Only Cat holds the key to unlocking her own power, and that means finally accepting herself, her past, and her future in order to protect her loved ones, confront her murderous mother, and taking a final, terrifying step–reuniting all three realms and taking her place as the Queen of Thalyria.

What doesn’t kill her will only make her stronger…we hope.


My Review:
This book was a huge letdown for me.

Where did the Cat from Book 1 go?

The Cat in this book spent the entire novel stubbornly refusing to see the truth that was right in front of her, a truth that several people had pointed out to her throughout the entire series but she refused to believe. On and off again it would seem like she was coming around to her destiny but then something would go wrong and she’d back peddle several steps.

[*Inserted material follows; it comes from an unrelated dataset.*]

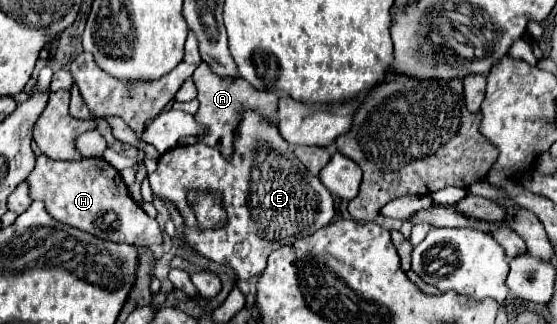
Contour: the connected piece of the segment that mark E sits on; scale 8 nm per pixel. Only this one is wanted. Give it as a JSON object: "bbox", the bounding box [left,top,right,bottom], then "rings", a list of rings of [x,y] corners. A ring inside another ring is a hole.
{"bbox":[149,111,335,279],"rings":[[[245,111],[241,117],[235,155],[231,159],[223,159],[217,149],[203,143],[177,145],[161,155],[157,171],[149,175],[149,181],[153,193],[173,203],[183,217],[185,241],[203,257],[229,265],[239,279],[259,275],[275,249],[299,241],[299,229],[301,237],[309,237],[335,215],[331,193],[299,165],[299,159],[289,149],[289,143],[283,141],[279,129],[267,125],[253,111]],[[189,191],[219,193],[227,211],[227,223],[215,229],[201,229],[187,201]]]}

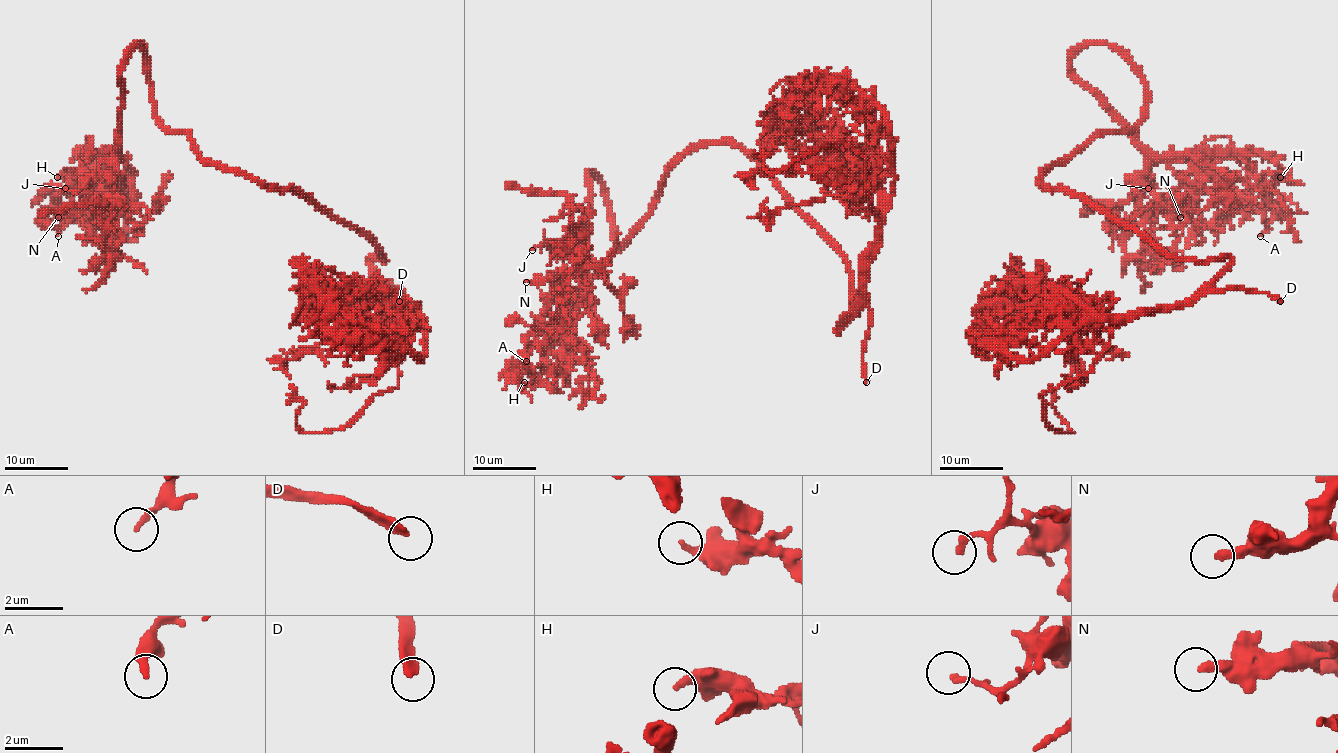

There came a point where I wondered if she would ever get it. I understand her reluctance but if you can’t believe yourself or the most important person in your life (Griffin) or a god(s), then I don’t know what she’s going do. We spend way too much time in Cat’s head listening to her litany of self-victimization. Yes, this series is written in  First Person so internal thoughts are a given but this was too much and annoying.

Why are characters endlessly talking?

Scenes also stretched longer than they should – like several chapters to do just one scene – because characters spent way too much time talking instead of getting to the point. Some times all this talking was at inappropriate times like in the middle of a fight. It really detracted from the reading experience. For example, the first scene was – if I remember – about 60 odd pages, and the entire book is only 380 pages. It made me wonder because we spent so much time on that first scene – which would have been great if there hadn’t been so much talking – would there be enough remaining pages to really tell the story. Not really. This might be comparing apples to oranges but I see things like this in anime often. Characters will watch a bad guy power up for a certain amount of time and just stand there watching instead of doing something to stop the bad guy. That’s what it felt like I was seeing here at times.

Why is the antagonist so weak after so much hype?

The main antagonist is Cat’s mom, Andromeda, the Queen of Fisa. Based on what Cat tells us, her mother has been this intimidating, cruel, powerful, invisible force looming over the horizon. Clearly, she would be the final boss, so to speak. I was really looking forward to what the inevitable confrontation with Cat’s mom. I am so disappointed by not only those confrontation scenes but Andromeda’s character was sorely weak for a supposedly all-powerful antagonist. Reality of whatever scenes Andromeda was in didn’t fully match up with what Cat had been describing all along.

The above things I mentioned just didn’t make sense on the whole. After so much preparation for a final battle there ended being nothing. Seemed like a cop-out ending to me, too easy of a conclusion. I was close to marking this book as DNF. This wasn’t the conclusion I expected nor the conclusion I believe this story deserves.